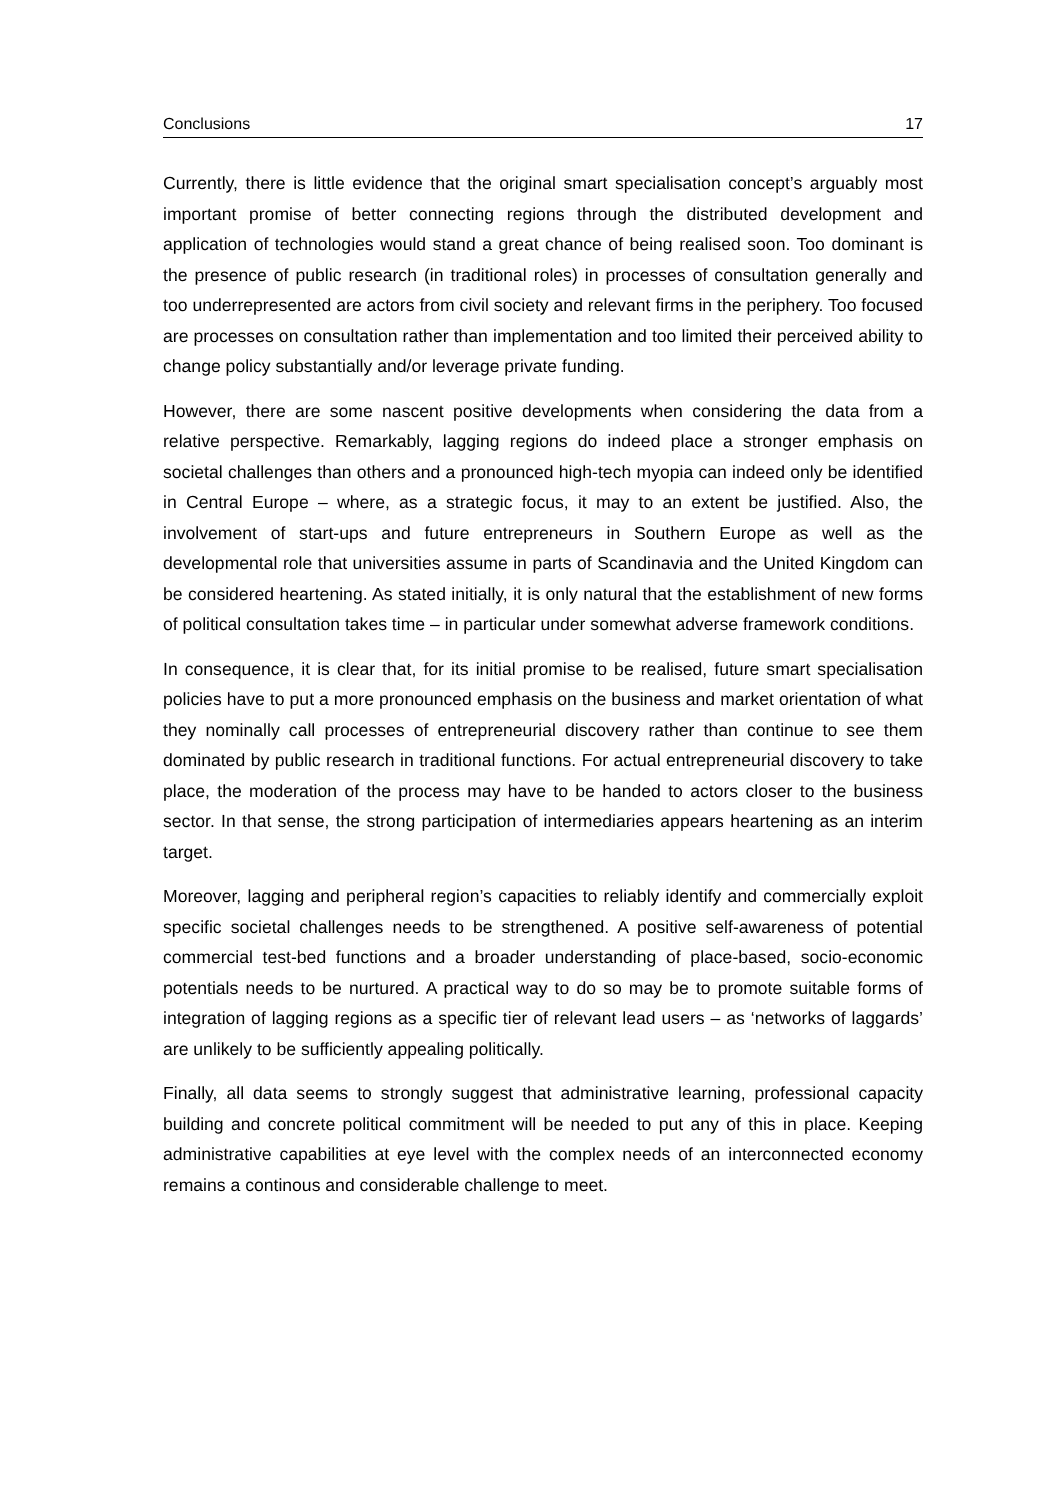Conclusions 17
Currently, there is little evidence that the original smart specialisation concept’s arguably most important promise of better connecting regions through the distributed development and application of technologies would stand a great chance of being realised soon. Too dominant is the presence of public research (in traditional roles) in processes of consultation generally and too underrepresented are actors from civil society and relevant firms in the periphery. Too focused are processes on consultation rather than implementation and too limited their perceived ability to change policy substantially and/or leverage private funding.
However, there are some nascent positive developments when considering the data from a relative perspective. Remarkably, lagging regions do indeed place a stronger emphasis on societal challenges than others and a pronounced high-tech myopia can indeed only be identified in Central Europe – where, as a strategic focus, it may to an extent be justified. Also, the involvement of start-ups and future entrepreneurs in Southern Europe as well as the developmental role that universities assume in parts of Scandinavia and the United Kingdom can be considered heartening. As stated initially, it is only natural that the establishment of new forms of political consultation takes time – in particular under somewhat adverse framework conditions.
In consequence, it is clear that, for its initial promise to be realised, future smart specialisation policies have to put a more pronounced emphasis on the business and market orientation of what they nominally call processes of entrepreneurial discovery rather than continue to see them dominated by public research in traditional functions. For actual entrepreneurial discovery to take place, the moderation of the process may have to be handed to actors closer to the business sector. In that sense, the strong participation of intermediaries appears heartening as an interim target.
Moreover, lagging and peripheral region’s capacities to reliably identify and commercially exploit specific societal challenges needs to be strengthened. A positive self-awareness of potential commercial test-bed functions and a broader understanding of place-based, socio-economic potentials needs to be nurtured. A practical way to do so may be to promote suitable forms of integration of lagging regions as a specific tier of relevant lead users – as ‘networks of laggards’ are unlikely to be sufficiently appealing politically.
Finally, all data seems to strongly suggest that administrative learning, professional capacity building and concrete political commitment will be needed to put any of this in place. Keeping administrative capabilities at eye level with the complex needs of an interconnected economy remains a continous and considerable challenge to meet.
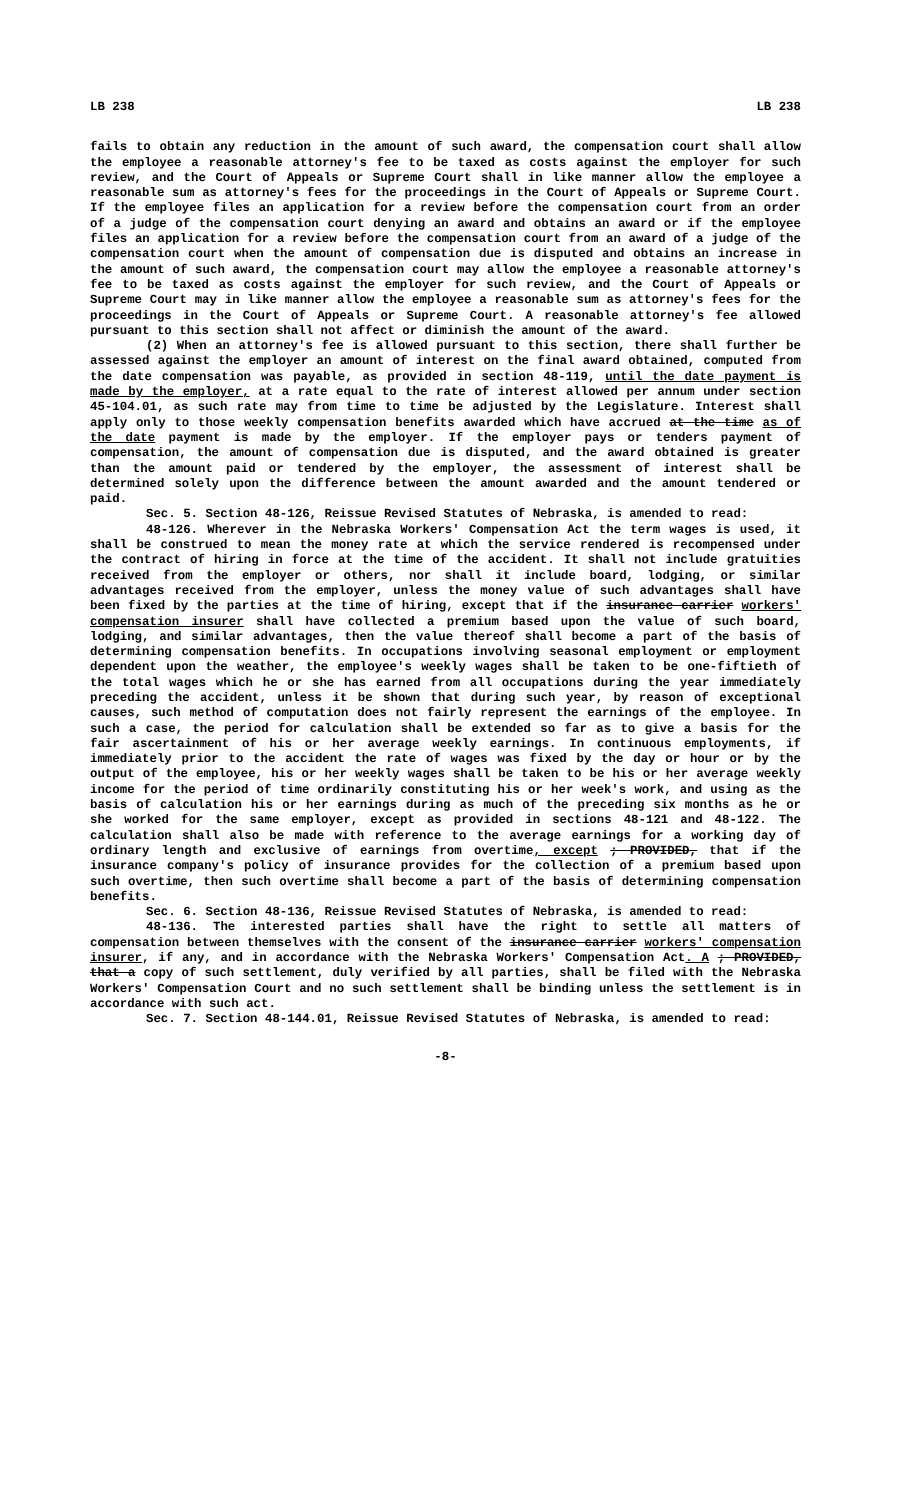LB 238 LB 238
fails to obtain any reduction in the amount of such award, the compensation court shall allow the employee a reasonable attorney's fee to be taxed as costs against the employer for such review, and the Court of Appeals or Supreme Court shall in like manner allow the employee a reasonable sum as attorney's fees for the proceedings in the Court of Appeals or Supreme Court. If the employee files an application for a review before the compensation court from an order of a judge of the compensation court denying an award and obtains an award or if the employee files an application for a review before the compensation court from an award of a judge of the compensation court when the amount of compensation due is disputed and obtains an increase in the amount of such award, the compensation court may allow the employee a reasonable attorney's fee to be taxed as costs against the employer for such review, and the Court of Appeals or Supreme Court may in like manner allow the employee a reasonable sum as attorney's fees for the proceedings in the Court of Appeals or Supreme Court. A reasonable attorney's fee allowed pursuant to this section shall not affect or diminish the amount of the award.
(2) When an attorney's fee is allowed pursuant to this section, there shall further be assessed against the employer an amount of interest on the final award obtained, computed from the date compensation was payable, as provided in section 48-119, until the date payment is made by the employer, at a rate equal to the rate of interest allowed per annum under section 45-104.01, as such rate may from time to time be adjusted by the Legislature. Interest shall apply only to those weekly compensation benefits awarded which have accrued at the time as of the date payment is made by the employer. If the employer pays or tenders payment of compensation, the amount of compensation due is disputed, and the award obtained is greater than the amount paid or tendered by the employer, the assessment of interest shall be determined solely upon the difference between the amount awarded and the amount tendered or paid.
Sec. 5. Section 48-126, Reissue Revised Statutes of Nebraska, is amended to read:
48-126. Wherever in the Nebraska Workers' Compensation Act the term wages is used, it shall be construed to mean the money rate at which the service rendered is recompensed under the contract of hiring in force at the time of the accident. It shall not include gratuities received from the employer or others, nor shall it include board, lodging, or similar advantages received from the employer, unless the money value of such advantages shall have been fixed by the parties at the time of hiring, except that if the insurance carrier workers' compensation insurer shall have collected a premium based upon the value of such board, lodging, and similar advantages, then the value thereof shall become a part of the basis of determining compensation benefits. In occupations involving seasonal employment or employment dependent upon the weather, the employee's weekly wages shall be taken to be one-fiftieth of the total wages which he or she has earned from all occupations during the year immediately preceding the accident, unless it be shown that during such year, by reason of exceptional causes, such method of computation does not fairly represent the earnings of the employee. In such a case, the period for calculation shall be extended so far as to give a basis for the fair ascertainment of his or her average weekly earnings. In continuous employments, if immediately prior to the accident the rate of wages was fixed by the day or hour or by the output of the employee, his or her weekly wages shall be taken to be his or her average weekly income for the period of time ordinarily constituting his or her week's work, and using as the basis of calculation his or her earnings during as much of the preceding six months as he or she worked for the same employer, except as provided in sections 48-121 and 48-122. The calculation shall also be made with reference to the average earnings for a working day of ordinary length and exclusive of earnings from overtime, except ; PROVIDED, that if the insurance company's policy of insurance provides for the collection of a premium based upon such overtime, then such overtime shall become a part of the basis of determining compensation benefits.
Sec. 6. Section 48-136, Reissue Revised Statutes of Nebraska, is amended to read:
48-136. The interested parties shall have the right to settle all matters of compensation between themselves with the consent of the insurance carrier workers' compensation insurer, if any, and in accordance with the Nebraska Workers' Compensation Act. A ; PROVIDED, that a copy of such settlement, duly verified by all parties, shall be filed with the Nebraska Workers' Compensation Court and no such settlement shall be binding unless the settlement is in accordance with such act.
Sec. 7. Section 48-144.01, Reissue Revised Statutes of Nebraska, is amended to read:
-8-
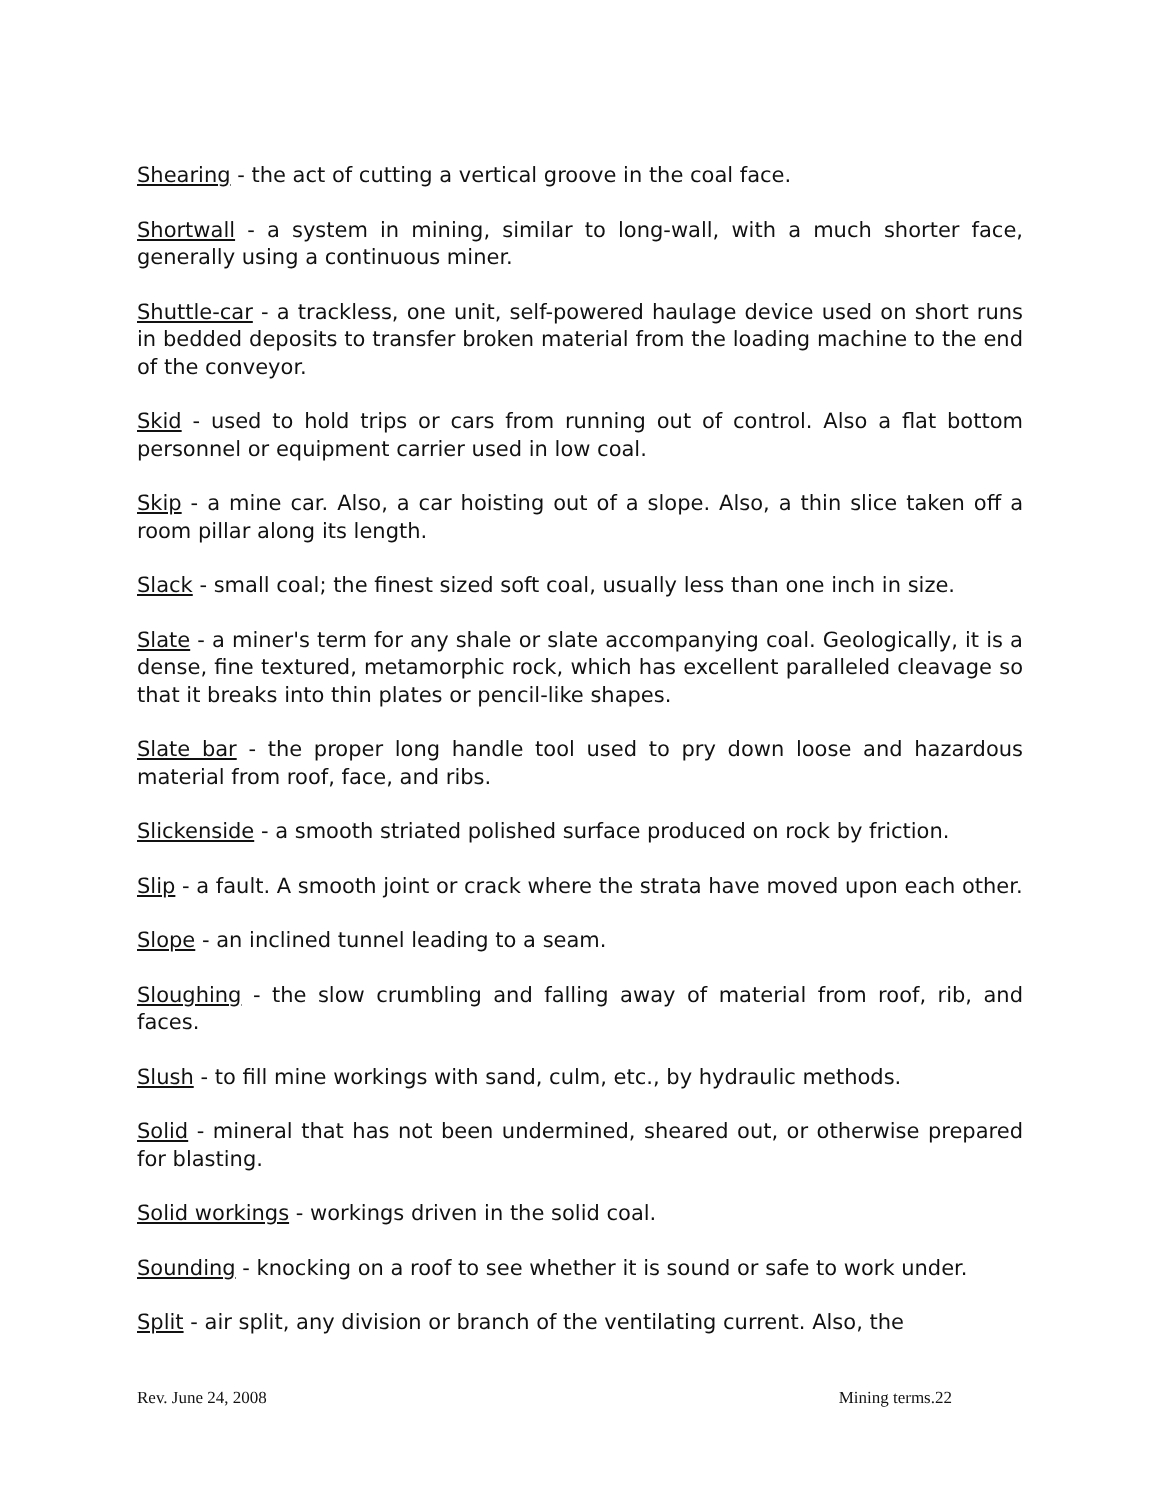Shearing - the act of cutting a vertical groove in the coal face.
Shortwall - a system in mining, similar to long-wall, with a much shorter face, generally using a continuous miner.
Shuttle-car - a trackless, one unit, self-powered haulage device used on short runs in bedded deposits to transfer broken material from the loading machine to the end of the conveyor.
Skid - used to hold trips or cars from running out of control. Also a flat bottom personnel or equipment carrier used in low coal.
Skip - a mine car. Also, a car hoisting out of a slope. Also, a thin slice taken off a room pillar along its length.
Slack - small coal; the finest sized soft coal, usually less than one inch in size.
Slate - a miner's term for any shale or slate accompanying coal. Geologically, it is a dense, fine textured, metamorphic rock, which has excellent paralleled cleavage so that it breaks into thin plates or pencil-like shapes.
Slate bar - the proper long handle tool used to pry down loose and hazardous material from roof, face, and ribs.
Slickenside - a smooth striated polished surface produced on rock by friction.
Slip - a fault. A smooth joint or crack where the strata have moved upon each other.
Slope - an inclined tunnel leading to a seam.
Sloughing - the slow crumbling and falling away of material from roof, rib, and faces.
Slush - to fill mine workings with sand, culm, etc., by hydraulic methods.
Solid - mineral that has not been undermined, sheared out, or otherwise prepared for blasting.
Solid workings - workings driven in the solid coal.
Sounding - knocking on a roof to see whether it is sound or safe to work under.
Split - air split, any division or branch of the ventilating current. Also, the
Rev. June 24, 2008 Mining terms.22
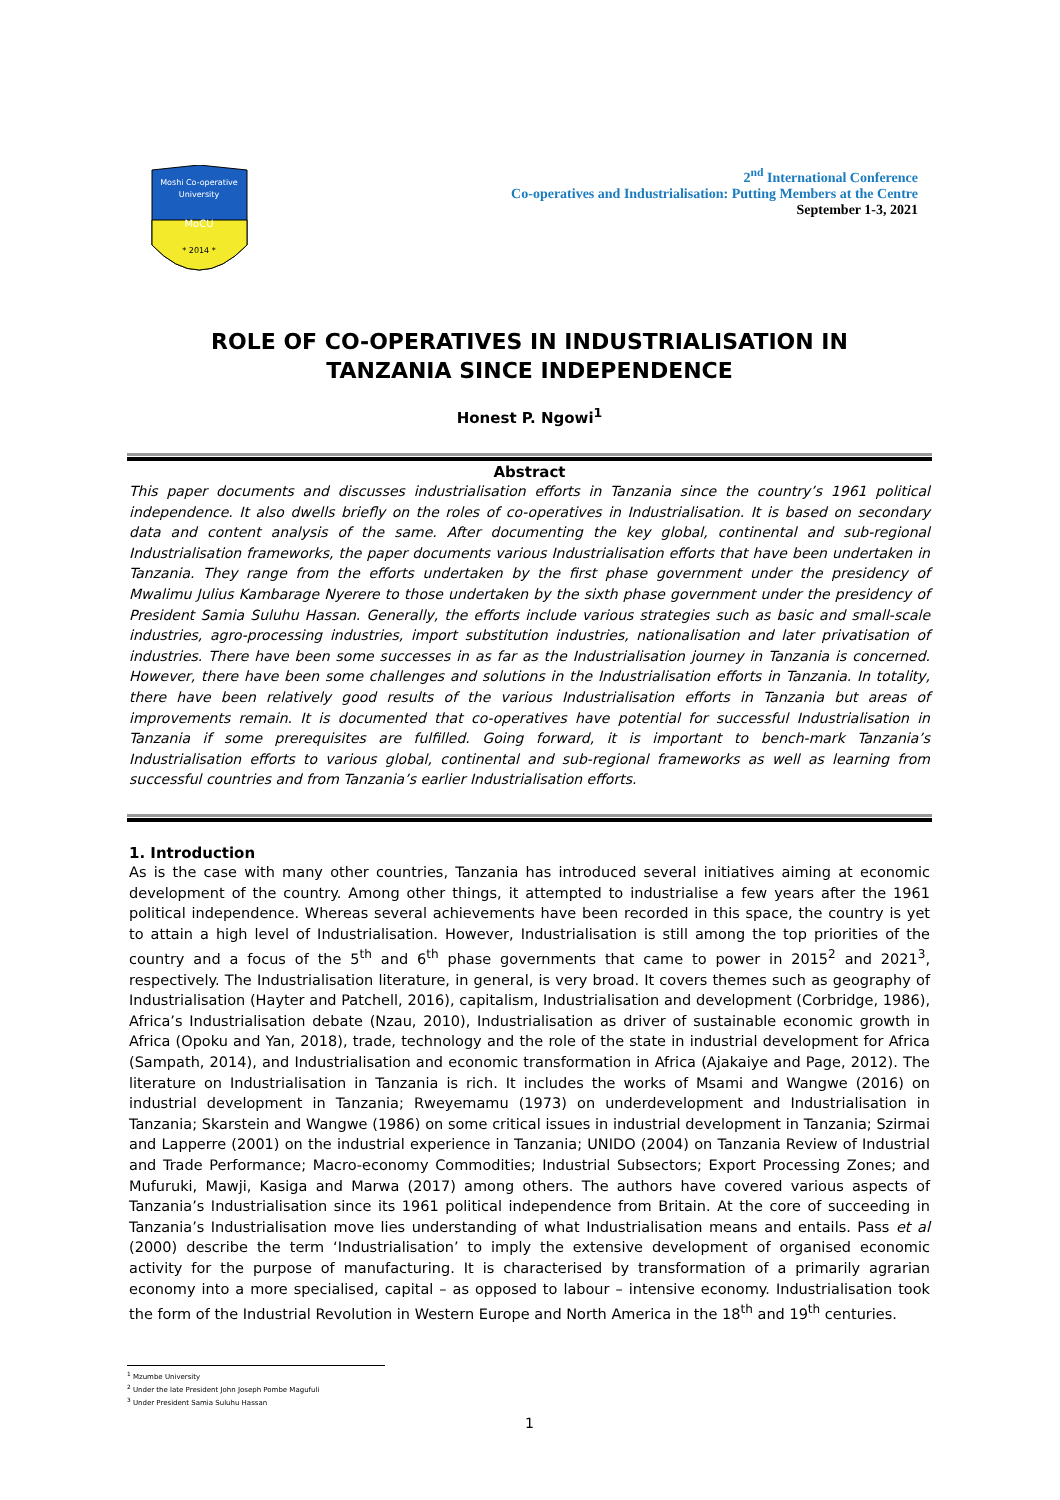Moshi Co-operative
University
MoCU
* 2014 *
2<sup>nd</sup> International Conference
Co-operatives and Industrialisation: Putting Members at the Centre
September 1-3, 2021
ROLE OF CO-OPERATIVES IN INDUSTRIALISATION IN
TANZANIA SINCE INDEPENDENCE
Honest P. Ngowi<sup>1</sup>
Abstract
This paper documents and discusses industrialisation efforts in Tanzania since the country’s 1961 political independence. It also dwells briefly on the roles of co-operatives in Industrialisation. It is based on secondary data and content analysis of the same. After documenting the key global, continental and sub-regional Industrialisation frameworks, the paper documents various Industrialisation efforts that have been undertaken in Tanzania. They range from the efforts undertaken by the first phase government under the presidency of Mwalimu Julius Kambarage Nyerere to those undertaken by the sixth phase government under the presidency of President Samia Suluhu Hassan. Generally, the efforts include various strategies such as basic and small-scale industries, agro-processing industries, import substitution industries, nationalisation and later privatisation of industries. There have been some successes in as far as the Industrialisation journey in Tanzania is concerned. However, there have been some challenges and solutions in the Industrialisation efforts in Tanzania. In totality, there have been relatively good results of the various Industrialisation efforts in Tanzania but areas of improvements remain. It is documented that co-operatives have potential for successful Industrialisation in Tanzania if some prerequisites are fulfilled. Going forward, it is important to bench-mark Tanzania’s Industrialisation efforts to various global, continental and sub-regional frameworks as well as learning from successful countries and from Tanzania’s earlier Industrialisation efforts.
1. Introduction
As is the case with many other countries, Tanzania has introduced several initiatives aiming at economic development of the country. Among other things, it attempted to industrialise a few years after the 1961 political independence. Whereas several achievements have been recorded in this space, the country is yet to attain a high level of Industrialisation. However, Industrialisation is still among the top priorities of the country and a focus of the 5<sup>th</sup> and 6<sup>th</sup> phase governments that came to power in 2015<sup>2</sup> and 2021<sup>3</sup>, respectively. The Industrialisation literature, in general, is very broad. It covers themes such as geography of Industrialisation (Hayter and Patchell, 2016), capitalism, Industrialisation and development (Corbridge, 1986), Africa’s Industrialisation debate (Nzau, 2010), Industrialisation as driver of sustainable economic growth in Africa (Opoku and Yan, 2018), trade, technology and the role of the state in industrial development for Africa (Sampath, 2014), and Industrialisation and economic transformation in Africa (Ajakaiye and Page, 2012). The literature on Industrialisation in Tanzania is rich. It includes the works of Msami and Wangwe (2016) on industrial development in Tanzania; Rweyemamu (1973) on underdevelopment and Industrialisation in Tanzania; Skarstein and Wangwe (1986) on some critical issues in industrial development in Tanzania; Szirmai and Lapperre (2001) on the industrial experience in Tanzania; UNIDO (2004) on Tanzania Review of Industrial and Trade Performance; Macro-economy Commodities; Industrial Subsectors; Export Processing Zones; and Mufuruki, Mawji, Kasiga and Marwa (2017) among others. The authors have covered various aspects of Tanzania’s Industrialisation since its 1961 political independence from Britain. At the core of succeeding in Tanzania’s Industrialisation move lies understanding of what Industrialisation means and entails. Pass et al (2000) describe the term ‘Industrialisation’ to imply the extensive development of organised economic activity for the purpose of manufacturing. It is characterised by transformation of a primarily agrarian economy into a more specialised, capital – as opposed to labour – intensive economy. Industrialisation took the form of the Industrial Revolution in Western Europe and North America in the 18<sup>th</sup> and 19<sup>th</sup> centuries.
<sup>1</sup> Mzumbe University
<sup>2</sup> Under the late President John Joseph Pombe Magufuli
<sup>3</sup> Under President Samia Suluhu Hassan
1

» What to do:
Starting at the line containing "48-136. The interested" and stopping at the line containing "Shortwall - a", output every line above exactly, both ends included, with pictures omitted.

» Task solution:
48-136. The interested parties shall have the right to settle all matters of compensation between themselves with the consent of the insurance carrier workers' compensation insurer, if any, and in accordance with the Nebraska Workers' Compensation Act. A ; PROVIDED, that a copy of such settlement, duly verified by all parties, shall be filed with the Nebraska Workers' Compensation Court and no such settlement shall be binding unless the settlement is in accordance with such act.
Sec. 7. Section 48-144.01, Reissue Revised Statutes of Nebraska, is amended to read:
-8-
Shearing - the act of cutting a vertical groove in the coal face.
Shortwall - a system in mining, similar to long-wall, with a much shorter face, generally using a continuous miner.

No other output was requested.